◆ RECORDS SUPPLIED

+++

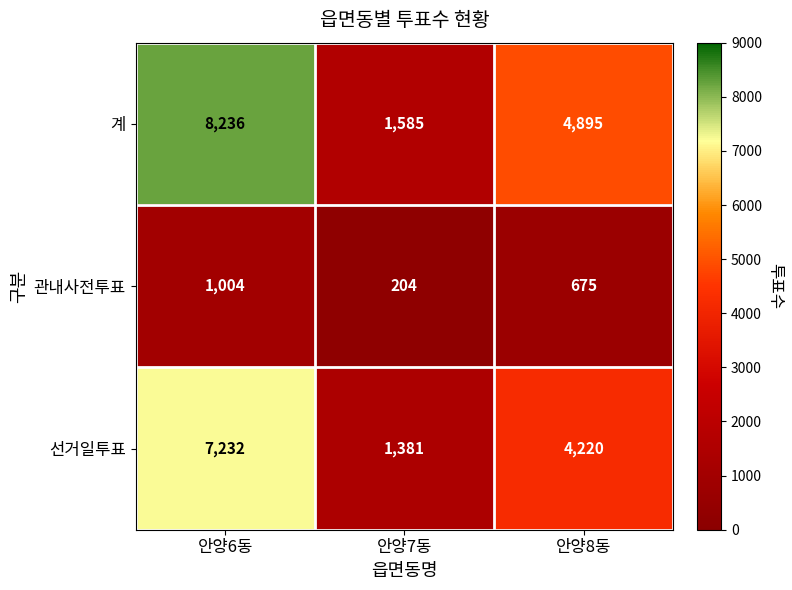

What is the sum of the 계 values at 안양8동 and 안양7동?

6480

+++

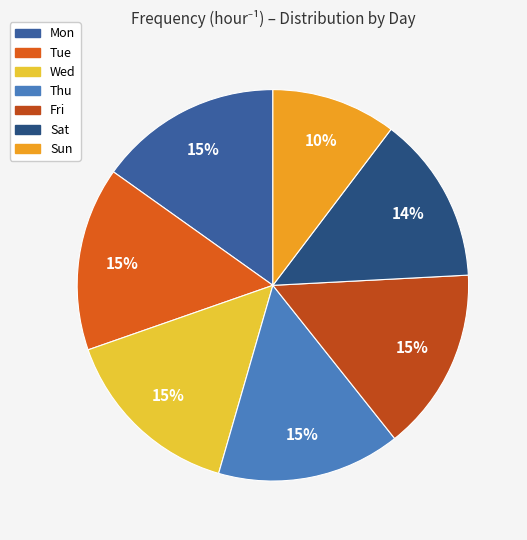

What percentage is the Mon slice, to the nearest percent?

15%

+++

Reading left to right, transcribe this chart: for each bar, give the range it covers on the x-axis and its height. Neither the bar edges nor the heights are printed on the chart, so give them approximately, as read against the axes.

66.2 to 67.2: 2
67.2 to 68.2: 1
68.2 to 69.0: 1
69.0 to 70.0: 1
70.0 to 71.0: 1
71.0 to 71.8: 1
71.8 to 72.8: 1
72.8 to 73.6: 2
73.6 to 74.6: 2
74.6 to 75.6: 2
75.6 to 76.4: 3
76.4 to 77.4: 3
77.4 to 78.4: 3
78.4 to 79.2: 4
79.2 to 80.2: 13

+++

◆ WHAT IS EXPECTED
Replace "approximately" with "roughly" in the lines starting at "Reading left to" and ending at "79.2 to 80.2: 13", and give back only those lines with everything else left as it is.

◆ OUTPUT FOR THIS TASK
Reading left to right, transcribe this chart: for each bar, give the range it covers on the x-axis and its height. Neither the bar edges nor the heights are printed on the chart, so give them roughly, as read against the axes.

66.2 to 67.2: 2
67.2 to 68.2: 1
68.2 to 69.0: 1
69.0 to 70.0: 1
70.0 to 71.0: 1
71.0 to 71.8: 1
71.8 to 72.8: 1
72.8 to 73.6: 2
73.6 to 74.6: 2
74.6 to 75.6: 2
75.6 to 76.4: 3
76.4 to 77.4: 3
77.4 to 78.4: 3
78.4 to 79.2: 4
79.2 to 80.2: 13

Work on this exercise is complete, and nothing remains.